Exercise objective: Among the records that follow, find each line holding the word "Trafo" and copy it.

Data listing:
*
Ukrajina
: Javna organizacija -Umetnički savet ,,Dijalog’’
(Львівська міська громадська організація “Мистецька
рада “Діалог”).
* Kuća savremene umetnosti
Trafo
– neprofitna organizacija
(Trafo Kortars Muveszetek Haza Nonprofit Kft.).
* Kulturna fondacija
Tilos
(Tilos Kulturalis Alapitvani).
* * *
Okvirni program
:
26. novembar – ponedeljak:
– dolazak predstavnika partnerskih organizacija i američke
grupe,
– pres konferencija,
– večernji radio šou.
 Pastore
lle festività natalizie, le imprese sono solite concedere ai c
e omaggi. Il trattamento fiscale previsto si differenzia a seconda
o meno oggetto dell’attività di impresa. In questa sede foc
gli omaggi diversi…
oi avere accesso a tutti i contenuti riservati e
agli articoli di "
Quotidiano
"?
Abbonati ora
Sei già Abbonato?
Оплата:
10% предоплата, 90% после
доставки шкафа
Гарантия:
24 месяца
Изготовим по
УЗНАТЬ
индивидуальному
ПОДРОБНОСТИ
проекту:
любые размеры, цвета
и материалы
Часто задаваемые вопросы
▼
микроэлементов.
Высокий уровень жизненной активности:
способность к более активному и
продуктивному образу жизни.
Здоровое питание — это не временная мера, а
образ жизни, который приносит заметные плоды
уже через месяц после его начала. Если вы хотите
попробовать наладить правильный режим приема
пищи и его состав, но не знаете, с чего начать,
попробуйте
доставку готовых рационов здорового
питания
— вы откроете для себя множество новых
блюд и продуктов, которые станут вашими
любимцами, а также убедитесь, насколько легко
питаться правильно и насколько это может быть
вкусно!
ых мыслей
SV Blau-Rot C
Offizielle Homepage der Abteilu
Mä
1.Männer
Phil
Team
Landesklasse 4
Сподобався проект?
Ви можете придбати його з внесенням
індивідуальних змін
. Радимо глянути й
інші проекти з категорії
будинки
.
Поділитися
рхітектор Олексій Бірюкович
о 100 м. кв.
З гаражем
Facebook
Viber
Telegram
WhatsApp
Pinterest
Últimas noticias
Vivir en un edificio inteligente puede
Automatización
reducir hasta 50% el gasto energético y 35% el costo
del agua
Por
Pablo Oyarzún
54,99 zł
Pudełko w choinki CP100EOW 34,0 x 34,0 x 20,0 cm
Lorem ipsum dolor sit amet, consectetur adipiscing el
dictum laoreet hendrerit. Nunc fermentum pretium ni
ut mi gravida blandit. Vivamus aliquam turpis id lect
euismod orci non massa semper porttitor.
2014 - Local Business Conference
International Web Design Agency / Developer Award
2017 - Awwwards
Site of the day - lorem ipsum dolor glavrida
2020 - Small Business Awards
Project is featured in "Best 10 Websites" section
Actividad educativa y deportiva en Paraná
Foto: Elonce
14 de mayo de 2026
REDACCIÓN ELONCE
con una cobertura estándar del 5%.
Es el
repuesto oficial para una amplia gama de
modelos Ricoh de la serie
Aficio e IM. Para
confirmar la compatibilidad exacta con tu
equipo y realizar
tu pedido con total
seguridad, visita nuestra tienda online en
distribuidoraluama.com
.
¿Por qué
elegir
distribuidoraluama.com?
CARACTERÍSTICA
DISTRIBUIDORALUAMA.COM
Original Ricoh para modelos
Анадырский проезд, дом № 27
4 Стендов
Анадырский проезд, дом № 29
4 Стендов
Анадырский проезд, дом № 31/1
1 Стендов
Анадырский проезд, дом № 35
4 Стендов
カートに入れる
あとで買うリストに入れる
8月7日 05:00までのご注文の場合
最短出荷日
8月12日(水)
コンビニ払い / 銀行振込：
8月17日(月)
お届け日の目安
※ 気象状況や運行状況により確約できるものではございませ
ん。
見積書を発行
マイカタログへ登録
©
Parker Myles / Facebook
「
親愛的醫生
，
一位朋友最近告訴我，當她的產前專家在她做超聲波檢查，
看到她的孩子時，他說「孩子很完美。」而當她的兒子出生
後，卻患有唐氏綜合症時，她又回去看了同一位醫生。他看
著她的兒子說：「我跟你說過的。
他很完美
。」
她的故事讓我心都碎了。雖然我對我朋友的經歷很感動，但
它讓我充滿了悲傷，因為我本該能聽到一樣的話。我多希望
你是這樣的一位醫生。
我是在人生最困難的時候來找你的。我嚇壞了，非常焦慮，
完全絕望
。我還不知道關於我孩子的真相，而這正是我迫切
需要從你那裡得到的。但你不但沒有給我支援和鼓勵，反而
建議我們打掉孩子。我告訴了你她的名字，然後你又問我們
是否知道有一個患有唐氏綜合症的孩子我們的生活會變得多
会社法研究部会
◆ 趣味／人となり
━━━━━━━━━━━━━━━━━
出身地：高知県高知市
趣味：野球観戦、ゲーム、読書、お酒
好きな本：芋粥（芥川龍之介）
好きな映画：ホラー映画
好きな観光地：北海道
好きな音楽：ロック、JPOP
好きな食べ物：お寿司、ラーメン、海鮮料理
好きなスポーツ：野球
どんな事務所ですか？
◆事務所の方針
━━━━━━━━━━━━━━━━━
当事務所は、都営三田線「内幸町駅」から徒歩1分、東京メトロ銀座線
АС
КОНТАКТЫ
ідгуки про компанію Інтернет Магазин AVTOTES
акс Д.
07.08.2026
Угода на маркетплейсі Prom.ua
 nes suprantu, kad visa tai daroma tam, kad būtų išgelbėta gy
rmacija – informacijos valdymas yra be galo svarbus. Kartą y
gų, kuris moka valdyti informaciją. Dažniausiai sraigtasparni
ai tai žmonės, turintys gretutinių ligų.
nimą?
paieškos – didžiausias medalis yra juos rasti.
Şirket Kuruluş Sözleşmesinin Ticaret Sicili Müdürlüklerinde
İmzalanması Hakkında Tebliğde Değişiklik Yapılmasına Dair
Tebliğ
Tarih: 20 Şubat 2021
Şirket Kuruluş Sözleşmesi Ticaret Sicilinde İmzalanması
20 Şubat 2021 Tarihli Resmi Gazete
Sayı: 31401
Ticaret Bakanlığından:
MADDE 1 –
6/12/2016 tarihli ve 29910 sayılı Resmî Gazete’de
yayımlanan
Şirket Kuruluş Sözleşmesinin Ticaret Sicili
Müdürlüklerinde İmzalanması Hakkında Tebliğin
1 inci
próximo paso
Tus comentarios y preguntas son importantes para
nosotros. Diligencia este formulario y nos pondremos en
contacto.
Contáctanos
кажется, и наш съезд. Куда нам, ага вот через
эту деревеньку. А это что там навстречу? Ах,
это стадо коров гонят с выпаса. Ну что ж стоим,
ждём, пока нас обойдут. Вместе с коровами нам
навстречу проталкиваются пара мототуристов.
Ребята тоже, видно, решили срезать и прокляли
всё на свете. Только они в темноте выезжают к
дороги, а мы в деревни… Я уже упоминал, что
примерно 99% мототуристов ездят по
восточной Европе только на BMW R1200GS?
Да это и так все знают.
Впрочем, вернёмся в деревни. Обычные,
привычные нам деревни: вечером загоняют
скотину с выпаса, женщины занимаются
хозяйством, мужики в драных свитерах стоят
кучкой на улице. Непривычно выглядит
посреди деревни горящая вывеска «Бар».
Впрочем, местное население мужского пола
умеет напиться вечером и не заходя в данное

Exercise response:
Trafo
(Trafo Kortars Muveszetek Haza Nonprofit Kft.).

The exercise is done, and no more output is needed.